Iron deficiency. Yellowed blades, often with dark green veins. This is a comparatively minor problem unless you live in really alkaline soils of the Texas Hill Country. In fact, even completely healthy St. Augustine will occasionally show these symptoms when the grass is fertilized with a fast-release, all-nitrogen fertilizer. It will usually outgrow that issue, but, for more widespread iron chlorosis problems, you may need to apply a sulfur-iron additive. Keep it off concrete and other masonry surfaces that could be stained.
Grub worms. The grass will turn yellow in irregular patches, usually in the fall. When you pull on the grass, it will come loose in your hands since the grubs will have devoured its roots. If you find 4 or more of the almost-one-inch-long larvae with brown heads and legs in the top several inches of the soil, apply a labeled insecticide. The best treatment time is actually mid-summer, as the young larvae are starting to develop.
Chinch bugs. These will make areas of your lawn look dry. You’ll water the turf, but it won’t respond. They will show up in the middle of the summer, and they’ll be in the hottest, sunniest part of your lawn. Old suggestions called for pushing a can with no top or bottom into the soil, then filling the can with water. The chinch bugs would float to the top. If that works for you, great, but most of us have trouble driving it through the runners and into hard Texas soil. It’s easier to get on your hands and knees and part the grass blades at the interface between dying and healthy grass. If you do that on a hot afternoon, you’ll see the b-b-sized, black insects with white, diamond-shaped patches on their backs moving around in the lawn. Use a labeled insecticide. Treat at first evidence. Chinch bugs can kill patches of St. Augustine in short order. They tend to return to the same places each summer.

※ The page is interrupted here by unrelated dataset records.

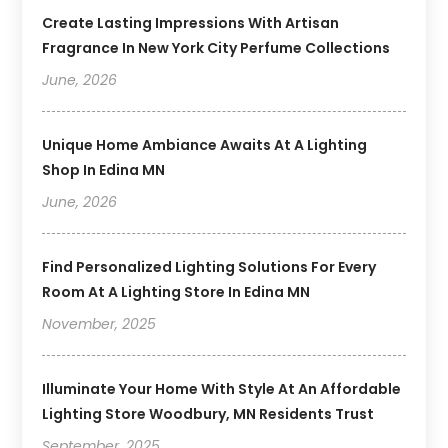
Create Lasting Impressions With Artisan
Fragrance In New York City Perfume Collections
June, 2026
Unique Home Ambiance Awaits At A Lighting
Shop In Edina MN
June, 2026
Find Personalized Lighting Solutions For Every
Room At A Lighting Store In Edina MN
November, 2025
Illuminate Your Home With Style At An Affordable
Lighting Store Woodbury, MN Residents Trust
September, 2025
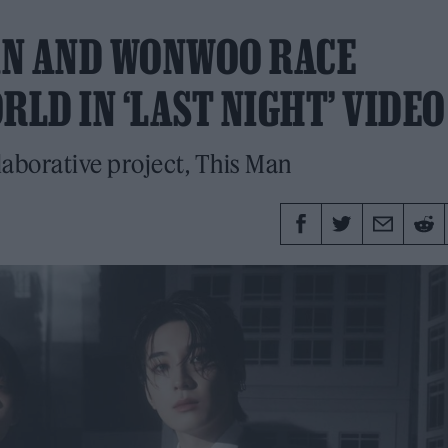
AN AND WONWOO RACE
LD IN ‘LAST NIGHT’ VIDEO
laborative project, This Man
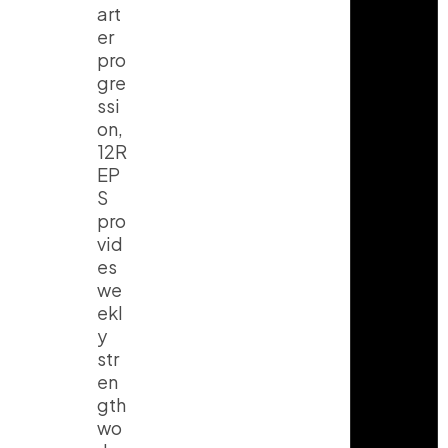
art
er
pro
gre
ssi
on,
12R
EP
S
pro
vid
es
we
ekl
y
str
en
gth
wo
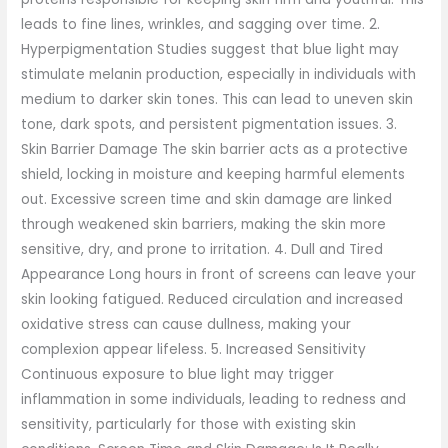
leads to fine lines, wrinkles, and sagging over time. 2.
Hyperpigmentation Studies suggest that blue light may
stimulate melanin production, especially in individuals with
medium to darker skin tones. This can lead to uneven skin
tone, dark spots, and persistent pigmentation issues. 3.
Skin Barrier Damage The skin barrier acts as a protective
shield, locking in moisture and keeping harmful elements
out. Excessive screen time and skin damage are linked
through weakened skin barriers, making the skin more
sensitive, dry, and prone to irritation. 4. Dull and Tired
Appearance Long hours in front of screens can leave your
skin looking fatigued. Reduced circulation and increased
oxidative stress can cause dullness, making your
complexion appear lifeless. 5. Increased Sensitivity
Continuous exposure to blue light may trigger
inflammation in some individuals, leading to redness and
sensitivity, particularly for those with existing skin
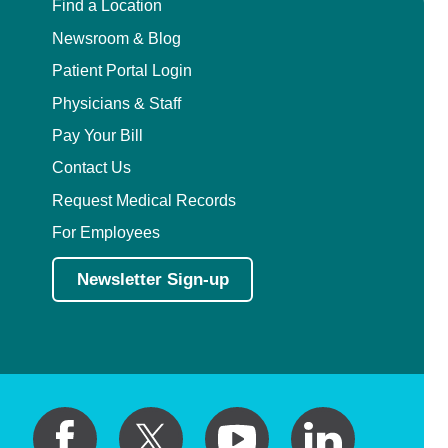
Find a Location
Newsroom & Blog
Patient Portal Login
Physicians & Staff
Pay Your Bill
Contact Us
Request Medical Records
For Employees
Newsletter Sign-up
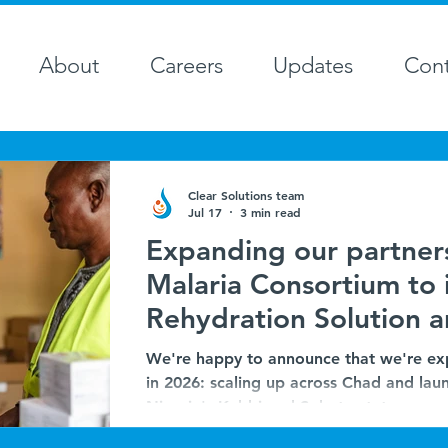
About
Careers
Updates
Cont
Clear Solutions team
Jul 17
3 min read
Expanding our partner
Malaria Consortium to 
Rehydration Solution a
Seasonal Malaria Chem
We're happy to announce that we're ex
Chad and Nigeria
in 2026: scaling up across Chad and laun
Nigeria's Kebbi and Sokoto states.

Brown patch. This fungal leaf disease hits only during cool weather, usually in the fall, and most commonly in October and November. The grass will yellow in round patches, usually 15 to 24 inches in diameter. Within a week, the patches will have turned yellow and the blades will pull loose very easily from the runners. You will be able to see the decayed bases of the sheaths of the leaves (where they attach to the runners) as proof of the fungus. Treat with a labeled fungicide, and water only in early morning hours so that the grass won’t be wet overnight.

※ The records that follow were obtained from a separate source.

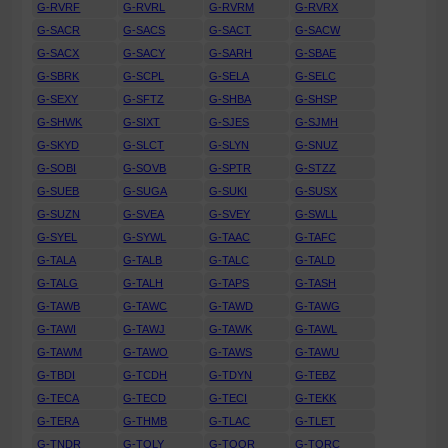
G-RVRF
G-RVRL
G-RVRM
G-RVRX
G-SACR
G-SACS
G-SACT
G-SACW
G-SACX
G-SACY
G-SARH
G-SBAE
G-SBRK
G-SCPL
G-SELA
G-SELC
G-SEXY
G-SFTZ
G-SHBA
G-SHSP
G-SHWK
G-SIXT
G-SJES
G-SJMH
G-SKYD
G-SLCT
G-SLYN
G-SNUZ
G-SOBI
G-SOVB
G-SPTR
G-STZZ
G-SUEB
G-SUGA
G-SUKI
G-SUSX
G-SUZN
G-SVEA
G-SVEY
G-SWLL
G-SYEL
G-SYWL
G-TAAC
G-TAFC
G-TALA
G-TALB
G-TALC
G-TALD
G-TALG
G-TALH
G-TAPS
G-TASH
G-TAWB
G-TAWC
G-TAWD
G-TAWG
G-TAWI
G-TAWJ
G-TAWK
G-TAWL
G-TAWM
G-TAWO
G-TAWS
G-TAWU
G-TBDI
G-TCDH
G-TDYN
G-TEBZ
G-TECA
G-TECD
G-TECI
G-TEKK
G-TERA
G-THMB
G-TLAC
G-TLET
G-TNDR
G-TOLY
G-TOOR
G-TORC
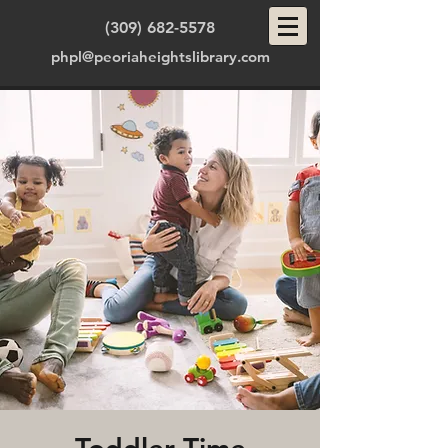
(309) 682-5578
phpl@peoriaheightslibrary.com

Runners arching over the lawn between mowings. This alarms some gardeners, but it’s almost entirely cosmetic. For some reason, the affected runners don’t "peg down" to the soil. It happens in mid-summer more than at other times, but it does not indicate any kind of special problem. Lift them up with your foot before you mow and you’ll be able to remove them with no ill effects to the lawn.

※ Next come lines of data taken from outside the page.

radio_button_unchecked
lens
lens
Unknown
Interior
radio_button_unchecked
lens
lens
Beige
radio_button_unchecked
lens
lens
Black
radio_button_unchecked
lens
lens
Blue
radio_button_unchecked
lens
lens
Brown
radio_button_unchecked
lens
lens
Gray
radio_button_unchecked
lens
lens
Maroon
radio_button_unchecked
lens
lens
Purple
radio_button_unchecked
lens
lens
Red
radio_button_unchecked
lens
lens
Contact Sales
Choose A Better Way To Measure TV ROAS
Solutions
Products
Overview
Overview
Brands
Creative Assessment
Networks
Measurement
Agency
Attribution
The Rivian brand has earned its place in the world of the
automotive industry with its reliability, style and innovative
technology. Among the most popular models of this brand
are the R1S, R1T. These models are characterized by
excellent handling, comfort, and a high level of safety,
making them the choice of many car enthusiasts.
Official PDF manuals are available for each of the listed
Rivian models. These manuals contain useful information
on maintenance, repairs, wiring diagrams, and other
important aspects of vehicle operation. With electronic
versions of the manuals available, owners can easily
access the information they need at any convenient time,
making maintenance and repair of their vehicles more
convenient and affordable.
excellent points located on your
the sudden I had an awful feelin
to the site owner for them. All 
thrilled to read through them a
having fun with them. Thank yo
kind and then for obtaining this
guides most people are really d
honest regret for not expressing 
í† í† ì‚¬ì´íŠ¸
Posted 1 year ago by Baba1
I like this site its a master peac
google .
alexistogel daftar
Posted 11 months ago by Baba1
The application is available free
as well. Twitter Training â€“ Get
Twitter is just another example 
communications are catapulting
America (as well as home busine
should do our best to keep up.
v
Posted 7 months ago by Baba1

Nitrogen deficiency. If your St. Augustine isn’t growing as well as it should, and if conditions are favorable otherwise (sunny site, warm weather), it may need to be fertilized. Use a high-quality lawn food with half or more of its nitrogen in slow-release form. Fertilize in late March or early April, early June and early September. Personally, I would never recommend a weed-and-feed fertilizer. The two processes should be handled separately.